If you look at the below chart, it is scaled to $100 at the start of the chart.  I have chosen the etf DBA, the Powershares Agriculture Fund which tracks a basket of grains and sugars. 


In July, the index is at 100.  Today, it is at 140, a 40% increase in 7 months.  That’s a lot of food inflation, and for a population like Egypt who lives on only a small amount of wages per day, once food prices go up you start to get pretty mad at your government.  It has occurred in the past (like during the French revolution) and in my view, it’s what set Tunisia and Egypt over the edge as well.  It wasn’t Twitter and Facebook that got things going, it was the basic human need to satisfy hunger.

Indeed, if this was the tipping point, and if Egypt is still under the same mechanics post Mubarak, then nothing will change in Egypt.  People’s lives won’t be any different next month than they were last month.  That’s kind of the tragedy in this because in the west, we think that the people of Egypt won.

I beg to differ.  We’ll only know in several months or years when we can actually step back and observe real change.

Comments (1)

  1. Martijn Grooten says:

    Good post.
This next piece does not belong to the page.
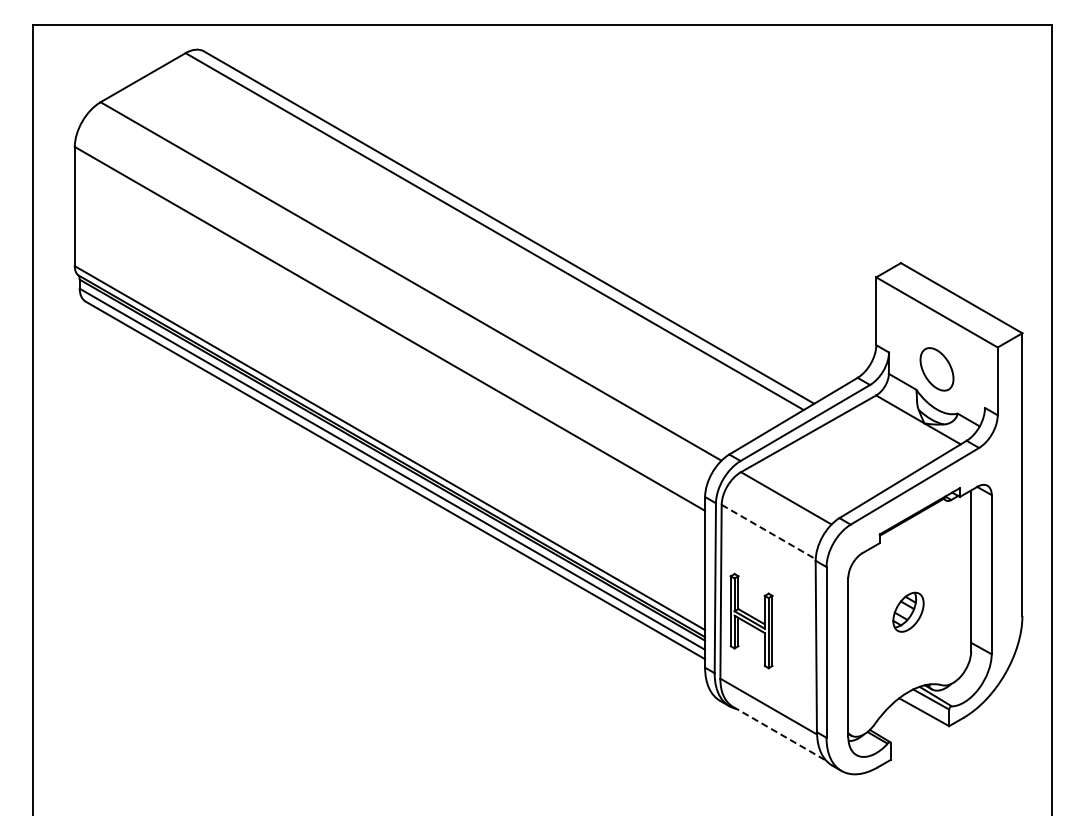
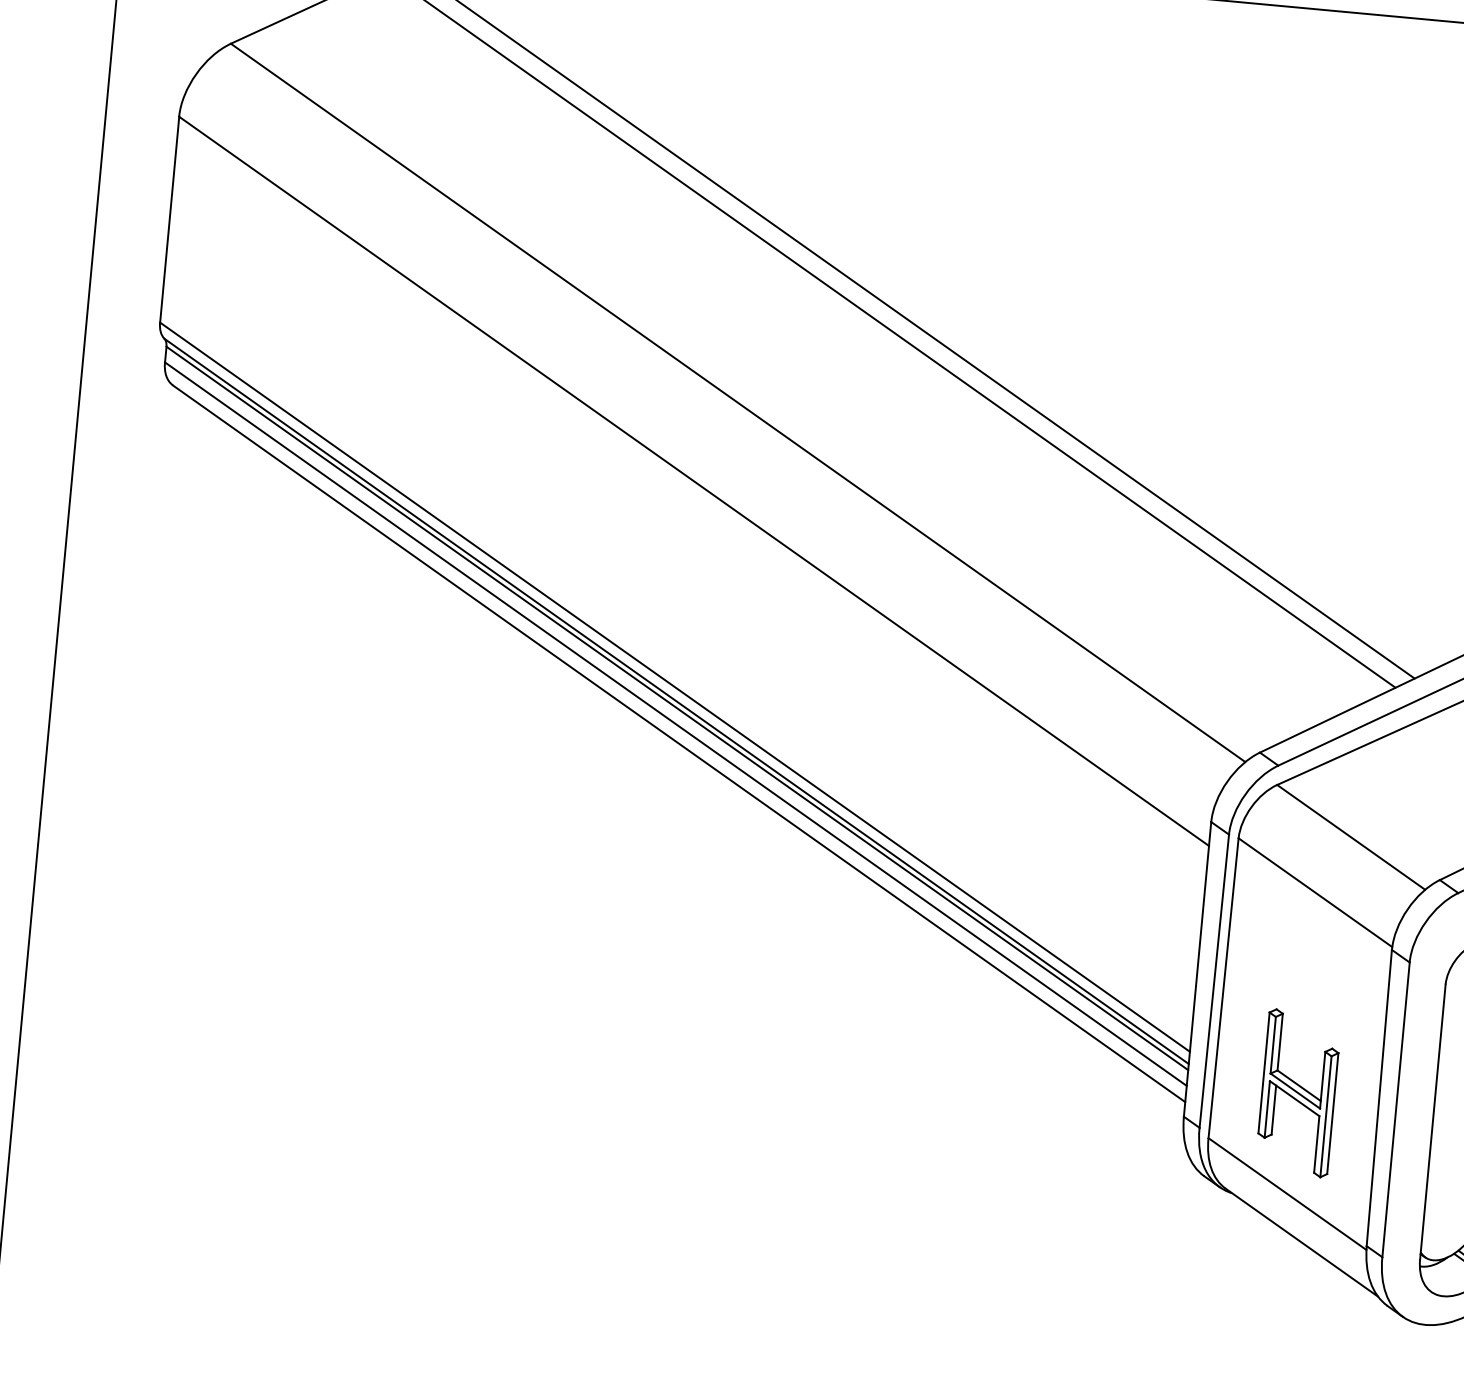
line: (769, 532) -> (1316, 893), dashed -> solid
part: (751, 620) -> (1298, 1092), moved
line: (779, 733) -> (1301, 1242), dashed -> solid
I think Twitter and Facebook did play a role in the revolutions, but not in a decisive way. It just made the revolution different than the ones 1979 and 1989 (in the SU's satellite states; not in the SU itself) which only makes sense. I'm sure then modern communications (telegraph, railways, possibly phones) played a significant part in the 1917 Russian Revolution and made it different than, say, the French Revolution of 1789. It doesn't mean that without them it wouldn't have happened.